The hard shell around my heart fell into pieces, just like that.
I began, “I—I’m…”
I wanted the words to come out. I wanted to tell him that I was fine and that I didn’t need him, or anyone. I wanted to tell him that I wanted to be alone. But the words dissipated the second I opened my mouth.
I thought I wanted to be alone today, to mourn Alex by myself, but now that I saw Luke here, staring at me with such a gentle look on his face, I’d changed my mind. I wanted him here. I wanted him here to comfort me, and I couldn’t figure out why. I just did.
I knew if I said another word, I was going to lose it. The tears were barely staying put, and the sob in my chest was approaching an epic entrance.
“I know, Cammie.

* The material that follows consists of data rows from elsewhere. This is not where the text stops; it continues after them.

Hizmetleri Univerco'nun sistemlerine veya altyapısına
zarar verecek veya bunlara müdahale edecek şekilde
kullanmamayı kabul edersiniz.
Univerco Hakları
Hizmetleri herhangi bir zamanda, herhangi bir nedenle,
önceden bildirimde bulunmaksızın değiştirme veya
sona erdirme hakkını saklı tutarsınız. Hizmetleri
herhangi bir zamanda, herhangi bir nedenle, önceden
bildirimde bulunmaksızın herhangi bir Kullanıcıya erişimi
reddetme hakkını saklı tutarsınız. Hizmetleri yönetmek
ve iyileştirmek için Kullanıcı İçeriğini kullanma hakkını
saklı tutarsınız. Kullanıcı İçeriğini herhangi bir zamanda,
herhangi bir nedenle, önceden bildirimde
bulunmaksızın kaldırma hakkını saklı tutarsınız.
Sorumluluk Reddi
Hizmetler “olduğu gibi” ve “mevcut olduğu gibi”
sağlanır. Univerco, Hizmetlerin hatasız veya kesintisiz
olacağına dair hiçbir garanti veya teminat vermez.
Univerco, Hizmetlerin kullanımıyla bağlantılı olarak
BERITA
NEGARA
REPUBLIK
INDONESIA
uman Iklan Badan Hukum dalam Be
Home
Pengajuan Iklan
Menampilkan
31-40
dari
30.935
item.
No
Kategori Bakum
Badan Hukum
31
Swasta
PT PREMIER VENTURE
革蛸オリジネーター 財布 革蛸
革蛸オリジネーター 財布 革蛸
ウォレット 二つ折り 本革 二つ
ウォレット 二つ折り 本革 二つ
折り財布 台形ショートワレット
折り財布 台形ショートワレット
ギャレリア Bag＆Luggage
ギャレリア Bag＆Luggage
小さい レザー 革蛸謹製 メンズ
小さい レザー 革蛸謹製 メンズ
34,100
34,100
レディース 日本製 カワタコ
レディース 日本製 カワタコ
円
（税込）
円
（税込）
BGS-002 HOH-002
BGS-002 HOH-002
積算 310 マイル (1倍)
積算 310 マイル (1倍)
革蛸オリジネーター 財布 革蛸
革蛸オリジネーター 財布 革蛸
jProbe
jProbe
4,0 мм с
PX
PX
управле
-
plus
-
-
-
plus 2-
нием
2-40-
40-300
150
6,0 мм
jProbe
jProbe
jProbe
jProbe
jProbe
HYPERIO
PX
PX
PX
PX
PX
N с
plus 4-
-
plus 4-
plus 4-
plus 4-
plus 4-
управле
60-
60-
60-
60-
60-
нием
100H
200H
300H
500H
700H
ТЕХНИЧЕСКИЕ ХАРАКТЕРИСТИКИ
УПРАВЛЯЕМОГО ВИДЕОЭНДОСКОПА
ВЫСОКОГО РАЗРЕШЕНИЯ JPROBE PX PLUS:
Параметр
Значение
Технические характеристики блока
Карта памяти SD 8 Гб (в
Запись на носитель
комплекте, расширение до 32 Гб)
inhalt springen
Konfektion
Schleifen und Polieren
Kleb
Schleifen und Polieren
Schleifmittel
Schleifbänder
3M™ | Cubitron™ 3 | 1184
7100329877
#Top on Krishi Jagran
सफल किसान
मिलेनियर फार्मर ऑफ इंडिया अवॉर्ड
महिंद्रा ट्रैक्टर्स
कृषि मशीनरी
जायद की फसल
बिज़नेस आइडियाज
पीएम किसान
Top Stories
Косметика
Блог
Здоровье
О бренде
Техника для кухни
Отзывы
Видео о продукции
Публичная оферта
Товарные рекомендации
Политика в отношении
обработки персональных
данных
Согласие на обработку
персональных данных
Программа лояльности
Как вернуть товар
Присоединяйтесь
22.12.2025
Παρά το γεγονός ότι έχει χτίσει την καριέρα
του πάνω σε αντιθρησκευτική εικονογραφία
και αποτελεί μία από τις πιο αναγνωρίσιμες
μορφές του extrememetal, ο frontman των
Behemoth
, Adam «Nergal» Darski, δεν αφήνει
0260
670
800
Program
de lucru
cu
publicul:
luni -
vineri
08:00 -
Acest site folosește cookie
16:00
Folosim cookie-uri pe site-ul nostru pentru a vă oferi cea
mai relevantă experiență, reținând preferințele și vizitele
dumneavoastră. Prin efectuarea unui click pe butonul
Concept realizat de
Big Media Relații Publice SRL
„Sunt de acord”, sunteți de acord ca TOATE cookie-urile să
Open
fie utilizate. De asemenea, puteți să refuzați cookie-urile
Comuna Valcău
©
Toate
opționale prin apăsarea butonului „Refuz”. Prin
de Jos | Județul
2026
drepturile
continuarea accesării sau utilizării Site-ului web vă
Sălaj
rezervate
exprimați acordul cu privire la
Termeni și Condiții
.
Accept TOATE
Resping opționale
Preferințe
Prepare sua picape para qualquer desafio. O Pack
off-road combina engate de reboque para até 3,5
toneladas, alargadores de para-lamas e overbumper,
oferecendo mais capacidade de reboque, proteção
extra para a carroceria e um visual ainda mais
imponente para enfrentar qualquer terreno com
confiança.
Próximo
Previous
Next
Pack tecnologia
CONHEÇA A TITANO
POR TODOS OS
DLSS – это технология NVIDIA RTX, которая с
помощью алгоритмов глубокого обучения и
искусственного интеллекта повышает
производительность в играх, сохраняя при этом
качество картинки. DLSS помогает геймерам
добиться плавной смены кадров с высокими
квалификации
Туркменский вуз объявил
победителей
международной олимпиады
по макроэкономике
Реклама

I know…” He leaned over and put his hand on my bare knee, stroking it idly.
Then, I found myself sinking back with confusion when I reached my hand up and placed it right on top of his.
Luke stayed with me for the rest of the day, only leaving once to grab us some burgers from The Chelsea.
He even brought me back an entire box of wine.
I was simply stunned. And even though we jabbed each other with little insults all day, I hadn’t felt that happy in a long time, which was so strange, considering I had expected the day to be full of tears and heartache.
Luke made my brother’s death anniversary easier to bear, just by being next to me on the couch and listening to me ramble about all the memories I held with him.
It was as simple as that: just being near Luke, I felt better.
He was so thoughtful and compassionate—two things I was finding out that Luke was full of, whether he wanted to hide it behind his thick skull and lecherous comments or not. Luke was making it really hard for me not to fall for him. But I wouldn’t.
I wouldn’t do it.
Because if I did, I could very well find myself in the same position that I was in tonight—mourning the death of someone who I cared so deeply about.